Le réalisateur de Mireille dans la vie des autres (1979) a repris Chantal Descampagne qui interprétait Edwige, l'une des deux filles de la bande des quatre jeunes gens qui glandaient en attendant leur entrée dans la vie adulte dans le film. Un second long métrage de fiction, doux amer, sur la vie au quotidien d'une bande d'adolescents attardés qui préfèrent vivre plutôt que de se lancer dans la vie active avec son obsession de la compétitivité et de la rentabilité. En un mot, vivre plutôt que survivre dans les rouages d'une mécanique qui brise les rêves et formate les désirs.

Réalisateur 
« Je n'ai pas fait une pause volontaire entre la réalisation de Dupont, Durand, qui date de 1989, et Horrible», nous confie Jean-Marie Buchet. «Les films ne se sont pas faits. Il ne s'agit donc pas d'un retour au cinéma mais de la concrétisation d'un projet. J'ai travaillé sur divers projets qui n'ont pas abouti comme Passions froides lequel avait obtenu le soutien du Centre du Cinéma et de l'Audiovisuel mais qui a, malheureusement, perdu son producteur en cours de route. Le fait d'avoir repris Chantal Descampagne est dû au hasard. En montant Mireille, je me suis dit que cette fille, qui avait un rôle relativement secondaire, pouvait faire davantage. Entre-temps, elle est devenue enseignante et moi j'ai eu les pires difficultés à continuer de tourner. Et il y a un peu plus d'un an, on s'est rencontré dans un bus. On a échangé nos adresses. Lorsque j'ai monté Horrible, j'ai choisi Marcel Dossogne pour le rôle masculin et j'ai repris contact avec Chantal qui a accepté de tenir le rôle de arianne».
«A l'origine d'Horrible, il y a l'Ordure ménagère, un long métrage que j'écris depuis des années et que je ne tournerai probablement pas. J'ai repris une idée que j'ai développée en 1999. Donc rien à voir avec Mireille, dont tu sembles imaginer, à tort, qu'il s'agit d'une suite de ses aventures conjugales. Quant à mon obsession de la nourriture (Cf. Hommage à Don Helder Camara), je ne sais pas exactement ce que cela signifie. Quand tu me l'as dit, j'ai immédiatement pensé au verre de bière dans les westerns. J'imagine que ça fonctionne comme une sorte de code.»

Mise en scène
 En fait, je n'aime pas écrire, c'est tellement épouvantable que je n'ose pas demander à quelqu'un de le faire à ma place. Tant et si bien que quand j'écris, il y a déjà toute la mise en scène qui s'installe dans ma tête. Horrible est relativement sobre, il y a une série de champs-contrechamps, avec plusieurs échelles de grandeur de plan. J'aime l'ascèse d'un Bresson (son refus de la psychologie théâtrale ou romanesque, sa dédramatisation plastique), sauf que lui fait quarante prises et moi trois au maximum, par souci d'économie. J'ai toujours travaillé avec de faibles budgets, au ras des pâquerettes, ce qui m'oblige à effectuer une préparation minutieuse. Pour Mireille, nous avons répété les scènes une semaine avant le début du tournage.

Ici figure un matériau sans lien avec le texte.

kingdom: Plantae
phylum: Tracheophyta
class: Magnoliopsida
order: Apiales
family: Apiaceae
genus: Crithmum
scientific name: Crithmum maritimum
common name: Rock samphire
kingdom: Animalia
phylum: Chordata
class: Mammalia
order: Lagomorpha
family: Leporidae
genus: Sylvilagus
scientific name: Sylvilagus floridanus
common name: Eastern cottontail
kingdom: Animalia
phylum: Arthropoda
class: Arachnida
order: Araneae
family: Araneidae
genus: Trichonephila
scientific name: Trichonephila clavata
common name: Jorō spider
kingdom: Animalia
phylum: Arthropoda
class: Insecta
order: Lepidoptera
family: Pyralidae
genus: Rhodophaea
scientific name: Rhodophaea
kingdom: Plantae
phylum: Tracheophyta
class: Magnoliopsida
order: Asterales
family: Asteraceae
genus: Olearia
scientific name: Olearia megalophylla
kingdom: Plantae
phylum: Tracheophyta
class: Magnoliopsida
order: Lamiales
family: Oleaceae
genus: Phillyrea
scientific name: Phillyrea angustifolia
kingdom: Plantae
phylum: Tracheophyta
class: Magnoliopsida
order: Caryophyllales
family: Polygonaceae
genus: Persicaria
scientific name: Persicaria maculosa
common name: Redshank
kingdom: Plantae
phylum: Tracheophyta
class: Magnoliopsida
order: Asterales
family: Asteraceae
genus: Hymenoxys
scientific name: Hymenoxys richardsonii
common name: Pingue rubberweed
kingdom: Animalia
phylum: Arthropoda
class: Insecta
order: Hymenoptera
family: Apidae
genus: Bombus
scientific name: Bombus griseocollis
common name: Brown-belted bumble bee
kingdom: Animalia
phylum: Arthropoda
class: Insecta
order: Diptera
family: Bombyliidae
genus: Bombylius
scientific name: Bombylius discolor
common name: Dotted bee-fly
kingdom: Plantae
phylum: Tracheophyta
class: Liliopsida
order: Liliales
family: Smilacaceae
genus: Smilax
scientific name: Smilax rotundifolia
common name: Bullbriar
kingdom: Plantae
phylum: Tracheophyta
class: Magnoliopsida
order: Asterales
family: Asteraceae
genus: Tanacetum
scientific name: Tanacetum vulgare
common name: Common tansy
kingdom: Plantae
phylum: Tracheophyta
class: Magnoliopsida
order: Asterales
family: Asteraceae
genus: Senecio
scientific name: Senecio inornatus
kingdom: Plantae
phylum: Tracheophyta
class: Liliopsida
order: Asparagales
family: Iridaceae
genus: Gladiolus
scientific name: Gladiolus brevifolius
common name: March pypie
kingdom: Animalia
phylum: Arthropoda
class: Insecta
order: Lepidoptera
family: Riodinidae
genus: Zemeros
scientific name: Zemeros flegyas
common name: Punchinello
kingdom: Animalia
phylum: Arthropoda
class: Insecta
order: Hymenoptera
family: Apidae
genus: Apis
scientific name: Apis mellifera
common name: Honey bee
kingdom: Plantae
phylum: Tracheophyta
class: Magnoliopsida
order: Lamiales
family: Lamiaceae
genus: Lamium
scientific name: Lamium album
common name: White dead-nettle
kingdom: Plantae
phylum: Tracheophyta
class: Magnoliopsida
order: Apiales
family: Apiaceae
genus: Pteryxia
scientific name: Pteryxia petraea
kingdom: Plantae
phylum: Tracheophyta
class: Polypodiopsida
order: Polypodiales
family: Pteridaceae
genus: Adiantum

«D'une part, parce que ces jeunes gens avait une expérience limitée du jeu et, de l'autre, parce que c'était un film très complexe et qu'il fallait mettre les choses bien en place. Je suis un cinéaste de la prise de vues plutôt que du montage, celui-ci est une conséquence de la prise de vues. Il y a une chose qui me crispe dans le cinéma actuel, c'est qu'on fasse tout un cinéma sur le plateau et qu'on néglige le moment où l'on tourne et qui est le plus important à mes yeux. Conclusion, on va vite mais on n'a pas eu l'impression de galoper même si le tournage a pris moins de temps que prévu. On est concentré mais cool.»